Les chercheurs reconnaissent que leur étude avait certaines limites - en particulier le fait que le seul type d'exercice étudié était la formation sur tapis roulant. Cela signifie que les avantages potentiels d'autres types d'exercices restent inconnus.

Cependant, ils soulignent que le nombre élevé de participants ainsi que la longue période au cours de laquelle ils ont été observés renforcent la validité des résultats. Corcos explique que la plupart des études ciblant la maladie de Parkinson ont moins de participants et ne dépassent pas 12 semaines.

"Nous leur avons donné [aux participants] un entraînement approprié. Ce n'est pas un léger étirement", dit-il. "C'est de haute intensité. Cela fait partie de l'idée que l'exercice est un médicament."

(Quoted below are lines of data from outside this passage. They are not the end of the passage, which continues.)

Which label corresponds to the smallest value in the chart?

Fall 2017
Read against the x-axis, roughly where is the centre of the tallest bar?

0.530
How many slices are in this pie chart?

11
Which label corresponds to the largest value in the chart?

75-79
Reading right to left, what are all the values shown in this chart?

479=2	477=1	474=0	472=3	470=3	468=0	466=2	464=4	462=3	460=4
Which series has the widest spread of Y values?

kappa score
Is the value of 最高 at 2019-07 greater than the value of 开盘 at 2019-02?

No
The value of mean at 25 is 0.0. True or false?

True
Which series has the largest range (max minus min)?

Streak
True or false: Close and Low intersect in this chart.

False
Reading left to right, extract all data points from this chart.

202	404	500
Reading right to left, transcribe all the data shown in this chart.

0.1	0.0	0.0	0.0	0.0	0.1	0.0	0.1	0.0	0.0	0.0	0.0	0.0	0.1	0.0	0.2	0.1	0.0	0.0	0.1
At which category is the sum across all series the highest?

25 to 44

Les études existantes avaient déjà noté que l'exercice était bénéfique pour les personnes atteintes de la maladie de Parkinson, mais c'était la première fois que les effets de différentes intensités étaient ciblés par la recherche.

«Plusieurs sources de données indiquent un effet bénéfique de l'exercice dans la maladie de Parkinson», commente le Dr Codrin Lungu, directeur de programme à l'Institut national des troubles neurologiques et des accidents vasculaires cérébraux.

"Néanmoins," poursuit-il, "on ne sait pas quel type d'exercice est le plus efficace. L'essai SPARX tente de résoudre rigoureusement ce problème. Les résultats sont intéressants et justifient une exploration plus approfondie des régimes d'exercice optimaux pour la maladie de Parkinson."